Open Application Model Specification - gtirloni
https://github.com/oam-dev/spec/blob/master/README.md
======
twic
> The Enterprise JavaBeans architecture defines six distinct roles in the
> application development and deployment life cycle. Each EJB Role may be
> performed by a different party. The EJB architecture specifies the contracts
> that ensure that the product of each EJB Role is compatible with the product
> of the other EJB architecture Roles. The EJB specification focuses on those
> contracts that are required to support the development and deployment of
> ISV-written enterprise Beans.

\-- Enterprise JavaBeans™ Specification, v1.1, 12/17/1999 [1]

[1] [http://index-
of.es/Java/Enterprise%20JavaBeans%20Specificati...](http://index-
of.es/Java/Enterprise%20JavaBeans%20Specification-1.1.pdf)

------
jacques_chester
Previous discussions:

[https://news.ycombinator.com/item?id=21272082](https://news.ycombinator.com/item?id=21272082)
(focused on OAM)

[https://news.ycombinator.com/item?id=21279366](https://news.ycombinator.com/item?id=21279366)
(focused on OAM + Dapr)

------
cybrexalpha
> When it comes to application development and deployment, we think it is
> important to distinguish between the parts that developers are responsible
> for, and the parts that operations is responsible for. Otherwise, if these
> roles get muddled, it would result in communications mishaps, bugs, or even
> service outages.

Isn't this is the complete opposite of general wisdom these days?
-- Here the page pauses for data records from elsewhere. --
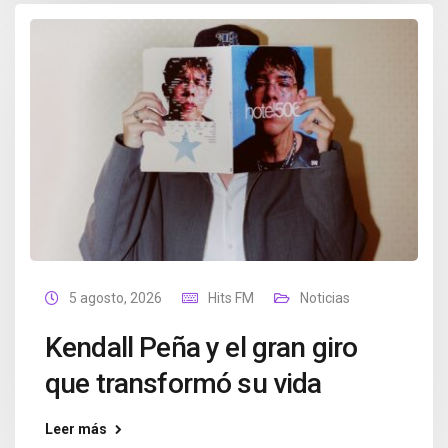
5 agosto, 2026
Hits FM
Noticias
Kendall Peña y el gran giro
que transformó su vida
Leer más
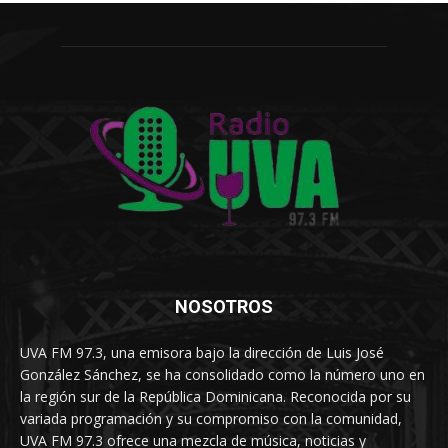
NOSOTROS
UVA FM 97.3, una emisora bajo la dirección de Luis José
González Sánchez, se ha consolidado como la número uno en
la región sur de la República Dominicana. Reconocida por su
variada programación y su compromiso con la comunidad,
UVA FM 97.3 ofrece una mezcla de música, noticias y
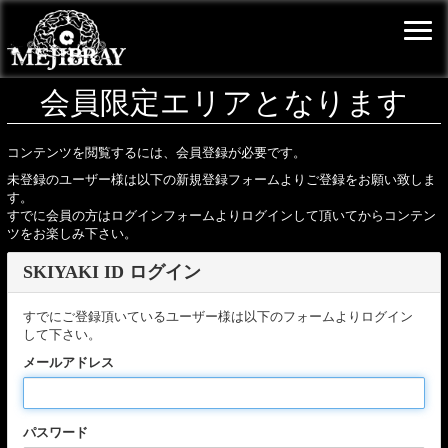
会員限定エリアとなります
コンテンツを閲覧するには、会員登録が必要です。
未登録のユーザー様は以下の新規登録フォームよりご登録をお願い致しま
す。
すでに会員の方はログインフォームよりログインして頂いてからコンテン
ツをお楽しみ下さい。
SKIYAKI ID ログイン
すでにご登録頂いているユーザー様は以下のフォームよりログイン
して下さい。
メールアドレス
パスワード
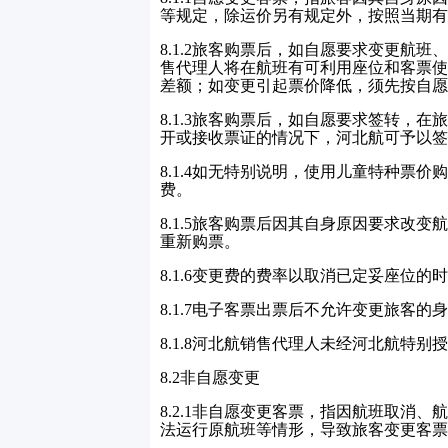
等规定，除运价另有规定外，按照当期有
8.1.2
旅客购票后，如自愿要求变更航班
售代理人将在航班有可利用座位和客票使
差额；如变更引起票价降低，须先按自愿
8.1.3
旅客购票后，如自愿要求签转，在
开或接收票证的情况下，河北航可予以签
8.1.4
如无特别说明，使用儿童特种票价购
费。
8.1.5
旅客购票后因其自身原因要求改变
重新购票。
8.1.6
变更费的费率以取消已定妥座位的时
8.1.7
电子客票出票后不允许变更旅客的身
8.1.8
河北航销售代理人未经河北航特别授
8.2
非自愿变更
8.2.1
非自愿变更客票，指因航班取消、航
法运行原航班等情形，导致旅客变更客票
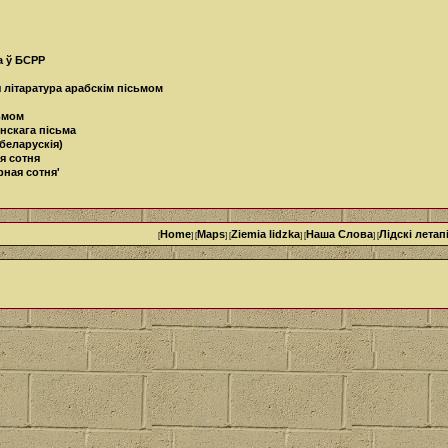
а ў БСРР
 літаратура арабскім пісьмом
сьмом
нскага пісьма
беларускія)
я сотня
рная сотня'
Home
Maps
Ziemia lidzka
Наша Cлова
Лідскі летап
[
] [
] [
] [
] [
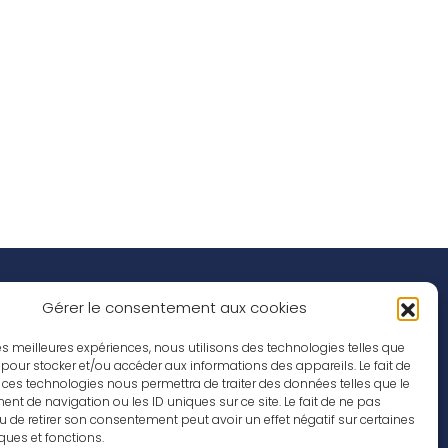
Réseaux Sociaux
nspirations
Gérer le consentement aux cookies
ffres d’emploi
 les meilleures expériences, nous utilisons des technologies telles que
 pour stocker et/ou accéder aux informations des appareils. Le fait de
 ces technologies nous permettra de traiter des données telles que le
t de navigation ou les ID uniques sur ce site. Le fait de ne pas
u de retirer son consentement peut avoir un effet négatif sur certaines
iques et fonctions.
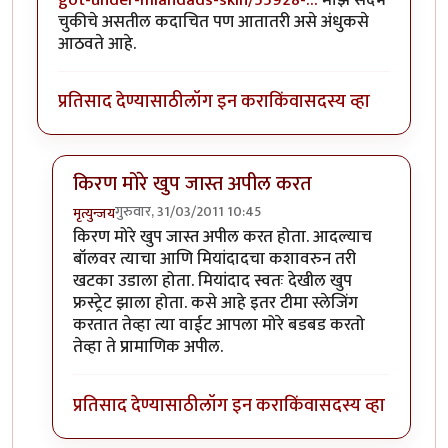
चुकीचे असतील कदाचित पण आतातरी असे अंधुकसे
आठवते आहे.
प्रतिसाद देण्यासाठी
लॉग इन करा
किंवा
सदस्य व्हा
किरण मोरे खुप जास्त अपील करत
गुरुवार, 31/03/2011 10:45
मृत्युन्जय
In reply to
चांगला आढावा
by
सखी
किरण मोरे खुप जास्त अपील करत होता. आदल्याच
बॉलवर त्याचा आणि मियांदादचा कशावरुन तरी
खटका उडाला होता. मियांदाद स्वतः देखील खुप
फ्रस्ट्रेट झाला होता. कसे आहे इतर टीमा स्लेजिंग
करतात तेव्हा त्या वाईट आपला मोरे बडबड करतो
तेव्हा ते प्रामाणिक अपील.
प्रतिसाद देण्यासाठी
लॉग इन करा
किंवा
सदस्य व्हा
If development and operations are split then you end up with two departments
working against each other. Development are assessed on their ability to
deliver features and operations are assessed on their ability to keep the
service running. So development are incentivised to push for as rapid
deployment as possible, and operations are incentivised to resist deployment
as much as possible (because deployment can lead to downtime).